The guitar is, I think, not wholly successful.
This (I played a 1956 tobacco finish) guitar is a Byrdland with fewer bells and whistles. At 2 1/4" deep (17" wide), it is an inch thinner than the 350. As I said, the maple laminate body has a single soft cutaway that lets you play in the 12th position, albeit not entirely comfortably. The 23 1/2" short scale, very thin neck made me think that I was playing a Tele compared to the ES-5 and ES-175 I grew up with. The electronics include 2 P-90 pick-ups (humbuckers were produced beginning in 1957), two volume and two tone controls, and a three way pickup control located on the lower left, below the pick guard.
The tailpiece is a W-shape tubular design and "ES-350T" engraved on oblong crosspiece. (Later versions had Tune-o-Matic bridges.) It has a laminated beveled-edge pickguard, triple bound top and back. The single bound fingerboard has double parallelagram inlays. Parts are gold-plated. Manufacture is of the usual high Gibson quality and the guitar had the dings you would expect from a fifty-year old instrument.
The 350T was designed to appeal to a performing guitarist who did not want to stand around for three hours with the bulk of a ES-5 or Super 400 hanging on his head. The shorter neck was also intended to accomodate the faster pace of 1950's music. The speed up and down the thin neck is better than an ES5 or 175. The P-90s also sound like, well, P-90s.

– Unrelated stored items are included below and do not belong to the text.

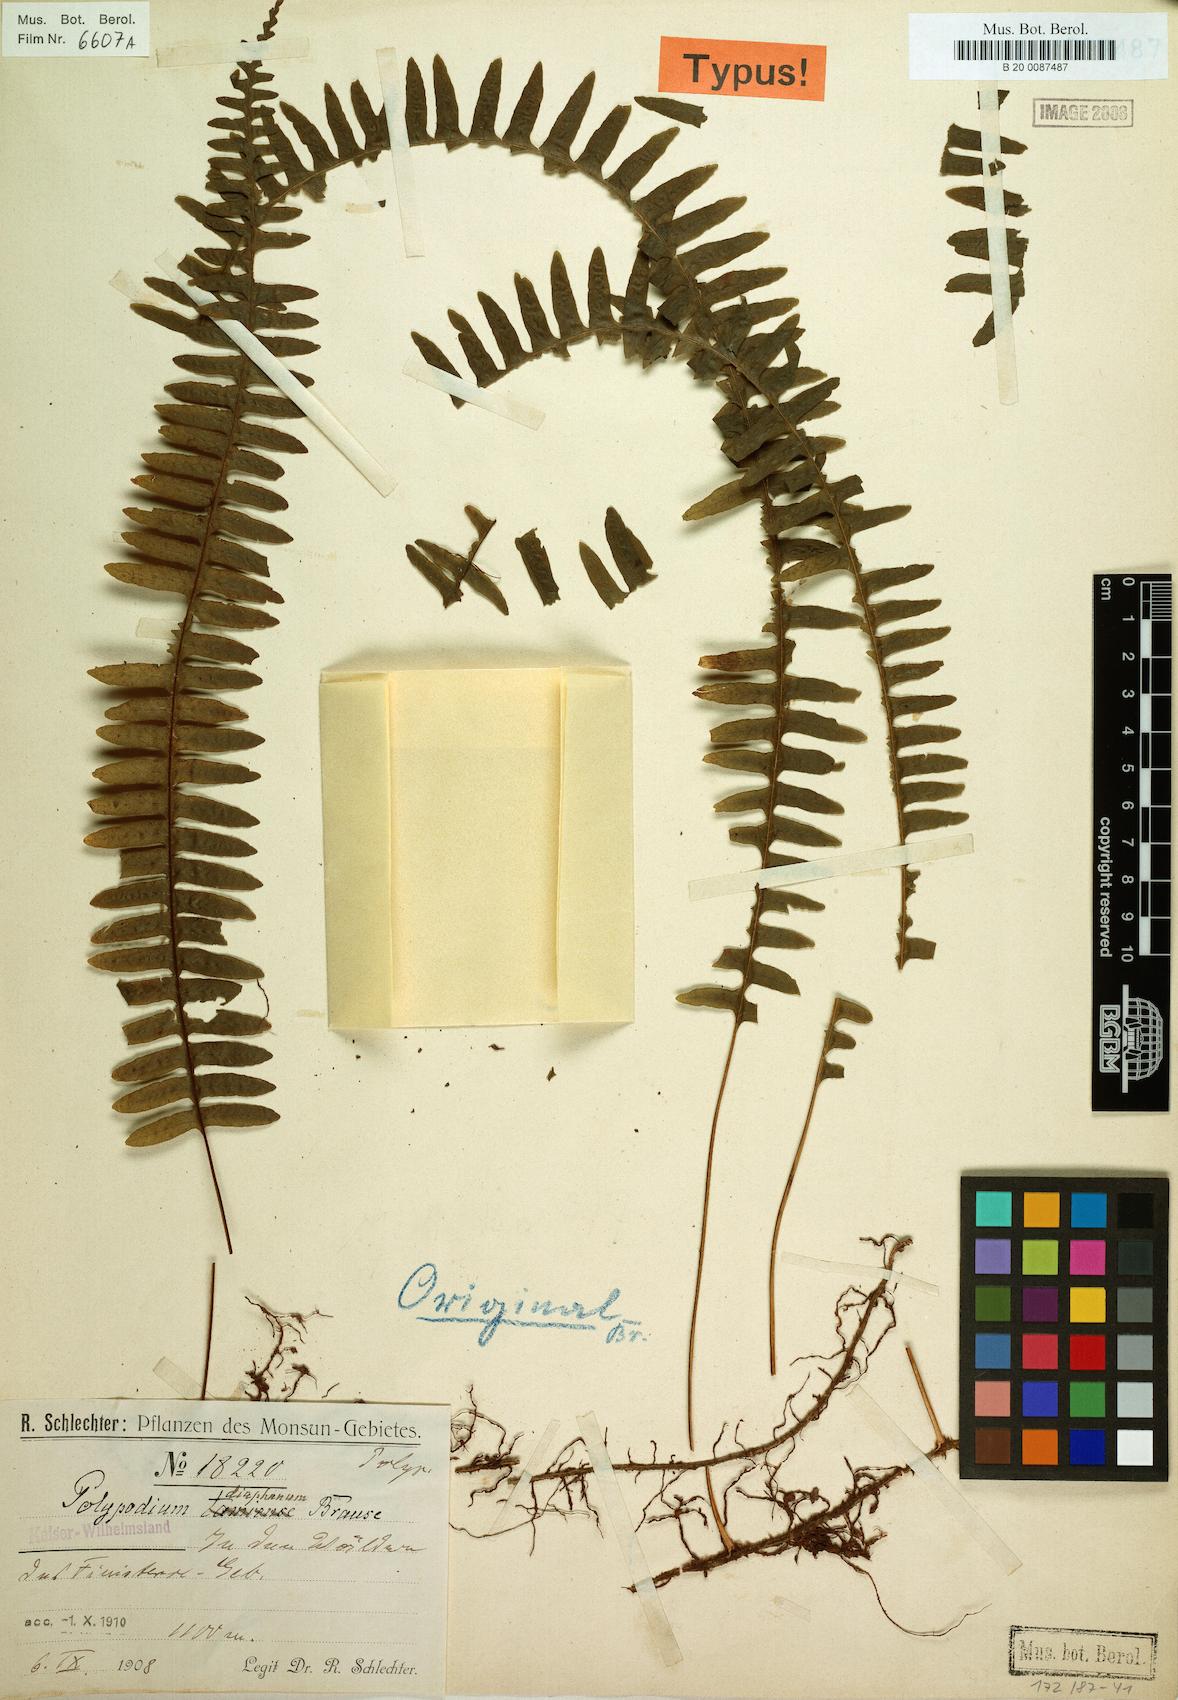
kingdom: Plantae
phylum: Tracheophyta
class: Polypodiopsida
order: Polypodiales
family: Polypodiaceae
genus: Thylacopteris
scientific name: Thylacopteris diaphana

But I don't think the guitar really cuts it. As one might expect with a thinline, acoustically the 350T cannot compete with a full bodied archtop. The thin neck doesn't particularly suit my playing style for a rhythm or jazz lead guitar (the 175 is a far superior guitar for jazz, esp in tone). The whole package really feels as if it were designed for an intermediate guitarist.
And that may well affect its collectibility value, because as a economy-level stripped down Byrdland, you should be very careful what you pay for this guitar. I saw this for over two grand at Guitar Center and, maybe I'm a little tight, but that's WAY too much for what you're getting here, not when you can get a nice 175 on eBay for under three grand. One thing: the natural blonde finishes are much rarer and, consequently, more collectible.
As you can see, I am rather cool to this guitar, which is conceivably the least interesting Gibson I have ever played. If I got it as a gift, sure, I'd monkey with it every now and then, but unless you're of average build, really like P-90s, or are trying to mimic a specific Chuck Berry sound (he played one for a while), I would give this guitar a pass.